*EXERCISE BRIEF*
Please copy the text of each of the items below line for line, keeping every character unchanged.
PROVIDED ENTRIES START
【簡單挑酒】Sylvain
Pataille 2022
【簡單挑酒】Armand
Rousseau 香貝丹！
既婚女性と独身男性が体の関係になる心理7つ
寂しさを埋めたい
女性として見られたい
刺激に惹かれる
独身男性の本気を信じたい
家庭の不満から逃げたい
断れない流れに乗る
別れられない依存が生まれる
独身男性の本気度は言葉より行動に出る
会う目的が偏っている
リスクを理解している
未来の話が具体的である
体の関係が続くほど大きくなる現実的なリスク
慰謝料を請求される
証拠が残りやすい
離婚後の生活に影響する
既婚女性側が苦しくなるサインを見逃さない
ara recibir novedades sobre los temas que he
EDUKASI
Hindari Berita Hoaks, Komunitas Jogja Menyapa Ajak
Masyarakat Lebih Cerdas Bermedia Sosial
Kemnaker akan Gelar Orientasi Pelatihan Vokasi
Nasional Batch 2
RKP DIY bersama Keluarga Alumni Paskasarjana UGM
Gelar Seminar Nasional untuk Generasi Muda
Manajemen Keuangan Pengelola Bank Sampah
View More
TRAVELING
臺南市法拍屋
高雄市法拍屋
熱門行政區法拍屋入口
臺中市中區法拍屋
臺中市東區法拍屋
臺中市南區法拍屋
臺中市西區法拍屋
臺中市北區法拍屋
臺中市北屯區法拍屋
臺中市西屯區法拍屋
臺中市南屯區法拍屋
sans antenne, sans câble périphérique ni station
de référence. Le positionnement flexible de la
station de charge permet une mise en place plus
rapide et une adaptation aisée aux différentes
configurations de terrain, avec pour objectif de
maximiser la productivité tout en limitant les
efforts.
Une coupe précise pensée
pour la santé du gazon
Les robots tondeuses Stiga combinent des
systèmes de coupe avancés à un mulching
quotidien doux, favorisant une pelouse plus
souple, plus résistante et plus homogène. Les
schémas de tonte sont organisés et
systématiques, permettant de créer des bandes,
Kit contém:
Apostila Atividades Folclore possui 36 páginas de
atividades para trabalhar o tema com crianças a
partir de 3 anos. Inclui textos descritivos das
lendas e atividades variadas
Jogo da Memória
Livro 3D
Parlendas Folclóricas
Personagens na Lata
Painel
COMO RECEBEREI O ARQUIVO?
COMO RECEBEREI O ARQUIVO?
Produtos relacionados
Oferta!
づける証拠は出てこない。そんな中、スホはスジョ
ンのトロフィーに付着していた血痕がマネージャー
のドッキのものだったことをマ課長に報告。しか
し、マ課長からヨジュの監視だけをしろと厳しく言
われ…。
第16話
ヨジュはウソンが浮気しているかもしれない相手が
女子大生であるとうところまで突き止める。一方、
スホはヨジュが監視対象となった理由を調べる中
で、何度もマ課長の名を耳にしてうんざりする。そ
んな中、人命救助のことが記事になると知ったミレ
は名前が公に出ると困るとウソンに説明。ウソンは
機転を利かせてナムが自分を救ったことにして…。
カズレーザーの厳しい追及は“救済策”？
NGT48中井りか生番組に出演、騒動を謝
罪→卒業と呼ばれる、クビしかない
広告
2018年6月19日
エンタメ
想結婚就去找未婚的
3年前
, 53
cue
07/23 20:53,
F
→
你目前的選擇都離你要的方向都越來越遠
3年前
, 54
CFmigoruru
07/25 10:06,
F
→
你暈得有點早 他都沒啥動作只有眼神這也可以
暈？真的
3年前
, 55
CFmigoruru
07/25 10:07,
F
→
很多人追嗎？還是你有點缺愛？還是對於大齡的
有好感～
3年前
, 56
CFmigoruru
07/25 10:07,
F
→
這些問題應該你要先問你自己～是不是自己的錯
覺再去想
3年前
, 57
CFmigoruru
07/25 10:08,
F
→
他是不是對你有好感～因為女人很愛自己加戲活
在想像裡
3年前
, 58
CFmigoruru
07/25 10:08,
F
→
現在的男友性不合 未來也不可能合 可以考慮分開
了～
PROVIDED ENTRIES END
*EXERCISE RESULT*
【簡單挑酒】Sylvain
Pataille 2022
【簡單挑酒】Armand
Rousseau 香貝丹！
既婚女性と独身男性が体の関係になる心理7つ
寂しさを埋めたい
女性として見られたい
刺激に惹かれる
独身男性の本気を信じたい
家庭の不満から逃げたい
断れない流れに乗る
別れられない依存が生まれる
独身男性の本気度は言葉より行動に出る
会う目的が偏っている
リスクを理解している
未来の話が具体的である
体の関係が続くほど大きくなる現実的なリスク
慰謝料を請求される
証拠が残りやすい
離婚後の生活に影響する
既婚女性側が苦しくなるサインを見逃さない
ara recibir novedades sobre los temas que he
EDUKASI
Hindari Berita Hoaks, Komunitas Jogja Menyapa Ajak
Masyarakat Lebih Cerdas Bermedia Sosial
Kemnaker akan Gelar Orientasi Pelatihan Vokasi
Nasional Batch 2
RKP DIY bersama Keluarga Alumni Paskasarjana UGM
Gelar Seminar Nasional untuk Generasi Muda
Manajemen Keuangan Pengelola Bank Sampah
View More
TRAVELING
臺南市法拍屋
高雄市法拍屋
熱門行政區法拍屋入口
臺中市中區法拍屋
臺中市東區法拍屋
臺中市南區法拍屋
臺中市西區法拍屋
臺中市北區法拍屋
臺中市北屯區法拍屋
臺中市西屯區法拍屋
臺中市南屯區法拍屋
sans antenne, sans câble périphérique ni station
de référence. Le positionnement flexible de la
station de charge permet une mise en place plus
rapide et une adaptation aisée aux différentes
configurations de terrain, avec pour objectif de
maximiser la productivité tout en limitant les
efforts.
Une coupe précise pensée
pour la santé du gazon
Les robots tondeuses Stiga combinent des
systèmes de coupe avancés à un mulching
quotidien doux, favorisant une pelouse plus
souple, plus résistante et plus homogène. Les
schémas de tonte sont organisés et
systématiques, permettant de créer des bandes,
Kit contém:
Apostila Atividades Folclore possui 36 páginas de
atividades para trabalhar o tema com crianças a
partir de 3 anos. Inclui textos descritivos das
lendas e atividades variadas
Jogo da Memória
Livro 3D
Parlendas Folclóricas
Personagens na Lata
Painel
COMO RECEBEREI O ARQUIVO?
COMO RECEBEREI O ARQUIVO?
Produtos relacionados
Oferta!
づける証拠は出てこない。そんな中、スホはスジョ
ンのトロフィーに付着していた血痕がマネージャー
のドッキのものだったことをマ課長に報告。しか
し、マ課長からヨジュの監視だけをしろと厳しく言
われ…。
第16話
ヨジュはウソンが浮気しているかもしれない相手が
女子大生であるとうところまで突き止める。一方、
スホはヨジュが監視対象となった理由を調べる中
で、何度もマ課長の名を耳にしてうんざりする。そ
んな中、人命救助のことが記事になると知ったミレ
は名前が公に出ると困るとウソンに説明。ウソンは
機転を利かせてナムが自分を救ったことにして…。
カズレーザーの厳しい追及は“救済策”？
NGT48中井りか生番組に出演、騒動を謝
罪→卒業と呼ばれる、クビしかない
広告
2018年6月19日
エンタメ
想結婚就去找未婚的
3年前
, 53
cue
07/23 20:53,
F
→
你目前的選擇都離你要的方向都越來越遠
3年前
, 54
CFmigoruru
07/25 10:06,
F
→
你暈得有點早 他都沒啥動作只有眼神這也可以
暈？真的
3年前
, 55
CFmigoruru
07/25 10:07,
F
→
很多人追嗎？還是你有點缺愛？還是對於大齡的
有好感～
3年前
, 56
CFmigoruru
07/25 10:07,
F
→
這些問題應該你要先問你自己～是不是自己的錯
覺再去想
3年前
, 57
CFmigoruru
07/25 10:08,
F
→
他是不是對你有好感～因為女人很愛自己加戲活
在想像裡
3年前
, 58
CFmigoruru
07/25 10:08,
F
→
現在的男友性不合 未來也不可能合 可以考慮分開
了～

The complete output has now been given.